Las ciudades son una creación de suma inteligencia; hablar de ciudades inteligentes es, por tanto, una redundancia. La Smart City puede que sea el concepto de moda en el urbanismo, especialmente en nuestro país, pero no deja de ser una idea pasajera que, como algunos ya han dicho, puede ser muy útil para abrir un nuevo campo de negocio para empresas tecnológicas, pero que no contribuirá a hacer mejores ciudades. Mi llamamiento desde esta tribuna no es, no obstante, a someter a las nuevas tecnologías al ostracismo en el urbanismo, sino, al contrario, a utilizarlas para hacer un urbanismo de calidad. No hacer ciudades inteligentes, sino ser inteligentes haciendo ciudad.
Es evidente que Internet, las nuevas tecnologías y las redes sociales han cambiado nuestras vidas, pero ¿puede el fenómeno 2.0 traspasar la frontera de lo personal y adueñarse también de los espacios que vivimos? Sin duda hay grandes defensores de que esto se produzca. El primer paso fueron las casas domóticas, que acabaron siendo casas en red que podemos controlar a distancia con nuestros gadgets. Ahora ha llegado el momento de las ciudades domóticas, frecuentemente llamadas Smart Cities (ciudades inteligentes, en inglés, como si la ciudad no fuese de por sí el invento más inteligente del ser humano en toda la historia).

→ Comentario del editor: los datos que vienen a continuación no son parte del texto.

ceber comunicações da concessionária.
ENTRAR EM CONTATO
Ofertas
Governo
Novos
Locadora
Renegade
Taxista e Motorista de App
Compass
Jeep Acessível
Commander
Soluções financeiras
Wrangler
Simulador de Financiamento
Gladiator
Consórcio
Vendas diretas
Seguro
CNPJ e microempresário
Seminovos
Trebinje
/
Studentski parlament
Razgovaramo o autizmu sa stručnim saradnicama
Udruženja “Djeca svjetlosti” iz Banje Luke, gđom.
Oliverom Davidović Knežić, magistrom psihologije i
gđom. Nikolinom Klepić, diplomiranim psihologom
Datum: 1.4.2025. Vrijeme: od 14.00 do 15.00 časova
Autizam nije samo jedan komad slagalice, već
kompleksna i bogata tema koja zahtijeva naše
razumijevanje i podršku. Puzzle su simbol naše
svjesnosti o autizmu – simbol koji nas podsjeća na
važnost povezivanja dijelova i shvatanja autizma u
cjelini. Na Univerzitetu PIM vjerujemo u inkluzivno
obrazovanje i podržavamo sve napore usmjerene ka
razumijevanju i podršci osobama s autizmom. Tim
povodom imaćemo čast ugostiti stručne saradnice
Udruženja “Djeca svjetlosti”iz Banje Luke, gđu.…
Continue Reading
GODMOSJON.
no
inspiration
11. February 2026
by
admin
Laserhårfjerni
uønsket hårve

No quiero engañar a nadie: yo soy un escéptico de esa auberge espagnole que es la smart city; un concepto que nadie tiene muy claro lo que es, pero todo el mundo defiende, hasta el punto de que parece que no hay alcalde que no quiera que su ciudad sea smart. Me cuesta convencerme de que llenar las ciudades de sensores, cámaras y tecnologías varias y hacernos -si cabe, todavía más- dependientes de las aplicaciones del smartphone sea hacer buen urbanismo.
Cuando me enseñaron los principios de la sostenibilidad urbana o la importancia de la calidad de vida y de la inclusión social en la conceptualización de los espacios urbanos, no imaginaba, ni por asomo, acabar aconsejando a los gobiernos locales que convirtiesen sus ciudades en algo a mitad de camino entre un plató de Gran Hermano y un juego de realidad virtual, llenas de carísimas tecnologías que quedaran pronto obsoletas, que están infrautilizadas y que contribuyen a marginar a quienes por edad, voluntad o situación personal no están conectados a la sociedad en red.
No se equivoquen, no me opongo a aprovechar las nuevas tecnologías para mejorar la vida urbana. Los semáforos o las farolas fueron, en algún momento, una novedad tecnológica. Hay muchas innovaciones que, en su justa medida, pueden ser muy útiles para los servicios públicos, el transporte o el tráfico, por citar algunos campos de potencial utilización de las herramientas de las que hoy disponemos. Pero como en casi todo lo bueno, los excesos son perniciosos.
Las ciudades son una creación de suma inteligencia; hablar de ciudades inteligentes es, por tanto, una redundancia. La Smart City puede que sea el concepto de moda en el urbanismo, especialmente en nuestro país, pero no deja de ser una idea pasajera que, como algunos ya han dicho, puede ser muy útil para abrir un nuevo campo de negocio para empresas tecnológicas, pero que no contribuirá a hacer mejores ciudades. Mi llamamiento desde esta tribuna no es, no obstante, a someter a las nuevas tecnologías al ostracismo en el urbanismo, sino, al contrario, a utilizarlas para hacer un urbanismo de calidad. No hacer ciudades inteligentes, sino ser inteligentes haciendo ciudad.